I should say at this point that I think CouchDB is an excellent piece of
software, and its incremental map-reduce and incremental replication is
truly awesome. I just think they made a mistake in attempting to hide,
rather than embrace, conflicting updates. The model described by the
Amazon Dynamo paper takes the opposite view: “write always succeeds”.
Whenever you read a document, you see all the current conflicting
versions, which forces the reader to resolve conflicts; and whenever you
write a document, you list all the parent(s) you are superceding.

So I think CouchDB’s API should have embraced this too.

  1. PUT should alway succeed (even if it generates a conflict)
  2. GET a document should always return an array of all live versions
    of the document, not a single arbitrary version. Ditto for bulk fetch
    and views.
  3. PUT a document should specify a list of the revs it is superceding,
    not a single rev.

Emulating this behaviour is hard. Well, it’s not too tricky to get (1)
if you use POST to _bulk_docs with “all_or_nothing”:true, and you can
hide this in client-side API.

However (2) and (3) are a real pain and inefficient; you have to
explicitly issue multiple GETs to get the conflicting revs and the
conflicting versions (especially when processsing a view); and when you
resolve a conflict, you have to replace one rev then explicitly delete
the other revs.

The current HTTP API strongly encourages you to ignore conflicts and
cross your fingers, which of course means applications are built that
way, which means they won’t scale to multi-master environments or
replication with off-line updates. What users will see is that changes
made on one side or the other are simply “lost” - they actually exist in
the database, but the frontend doesn’t let them see them.

BTW there is another CouchDB feature you could look at: the _update
handler. Here you can write some Javascript to perform an update of an
existing document, rather than the client having to POST the complete
object back again. This gives you something of a “model” layer you can
use, although it’s limited to updating a single document at a time.
http://wiki.apache.org/couchdb/Document_Update_Handlers

Regards,

Brian.

Brian C. wrote in post #1003887:

Therefore, this is a simple race, and you should code so that you get
the same outcome regardless of the race winner. If you didn’t, then your
application would behave non-deterministically.

You are right, in theory, but for pargmatic reasons you may want to do
something a little different. Take the Wikipedia for example. If there
is an editing conflict, then in theory, the editor that makes the later
save, should just be notified that there is a newer revision than the
one he or she were editing and that the new revision should be used as
the basis. Most likely that this editor will repeat the same
“Wikipedian” action and read the new revision, decide what (if at all)
still need to be changed and edit and save. Still to achieve all this in
practice, the Mediawiki software displays a special editing conflict
page - so in practice it does something different than in a normal
update

I should say at this point that I think CouchDB is an excellent piece of
software, and its incremental map-reduce and incremental replication is
truly awesome. I just think they made a mistake in attempting to hide,
rather than embrace, conflicting updates.

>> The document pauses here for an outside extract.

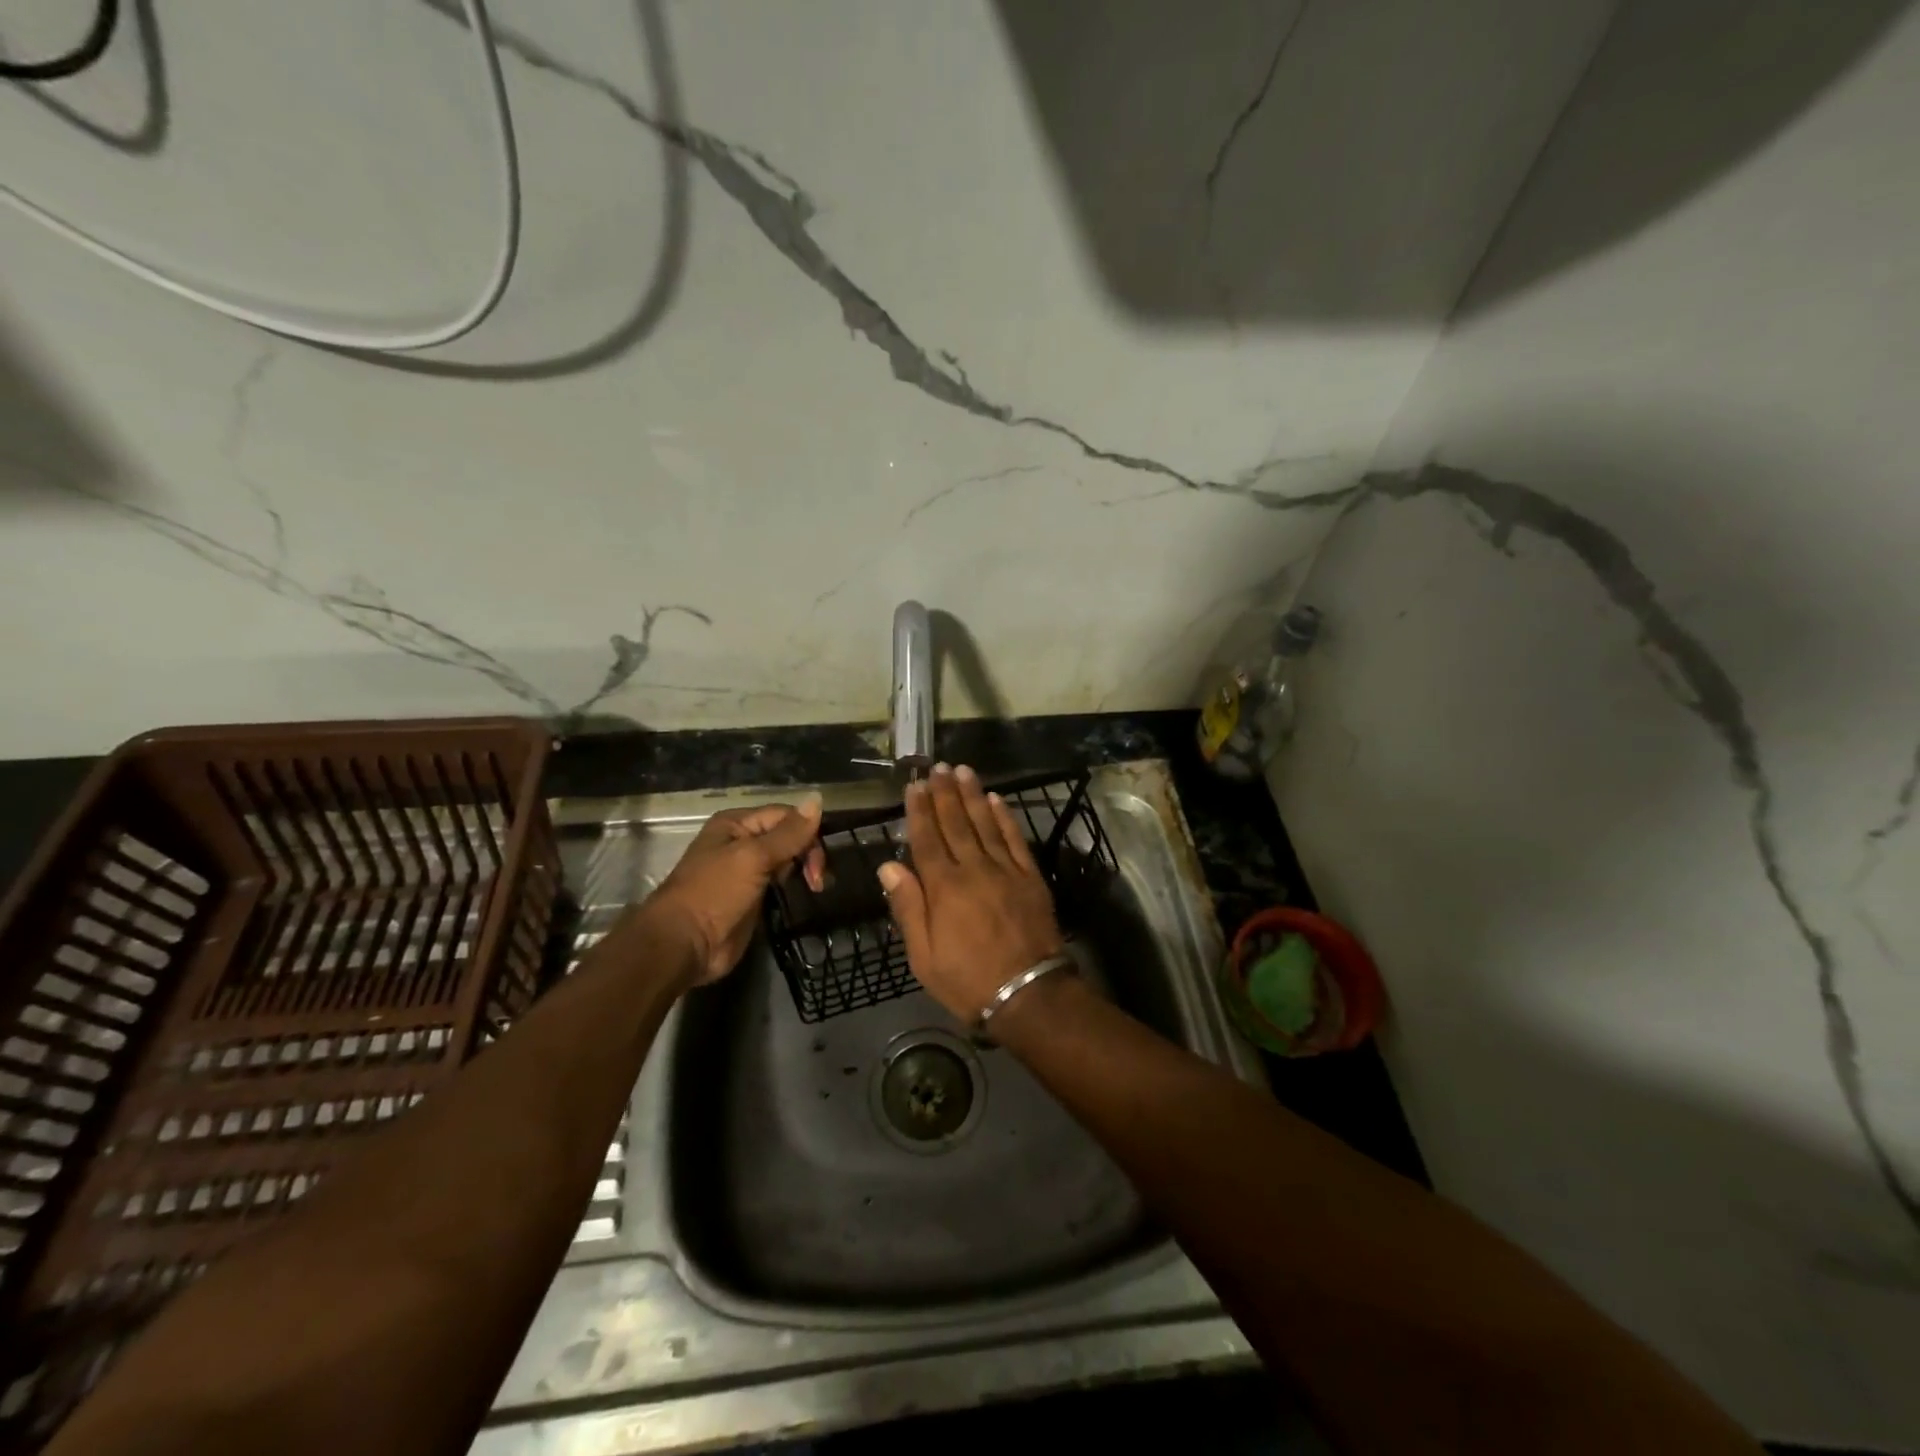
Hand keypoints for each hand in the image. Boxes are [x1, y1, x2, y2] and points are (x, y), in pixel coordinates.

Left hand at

I have to disagree, what they are doing is good enough to enable you to
resort to some well known means to ensure data integrity over replicated
DB’s, because all you have to do is to make sure that conflicts are
always reported back to, and managed by, the client software. You may
for example direct all updates to a single server while the other
replicas are standby backups. If the current active server fails, you
direct users to one of the backup servers. In this way, even if the new
sever has an outed revision, the clients conflict resolution mechanism
can still be used to do the damage control.